- Problem description -
Among the records below, find the line that has "您当前的位置 ： 首 页"; from there, give the lines again exactly, and stop after the line that has "发布时间： 2026-07-01".

- Recorded data -
---

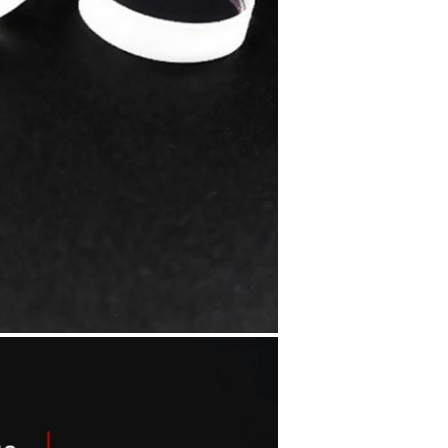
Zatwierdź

---

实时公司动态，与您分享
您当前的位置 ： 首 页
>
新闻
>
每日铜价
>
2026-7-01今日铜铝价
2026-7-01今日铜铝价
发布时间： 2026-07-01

---

- Response to the exercise -
您当前的位置 ： 首 页
>
新闻
>
每日铜价
>
2026-7-01今日铜铝价
2026-7-01今日铜铝价
发布时间： 2026-07-01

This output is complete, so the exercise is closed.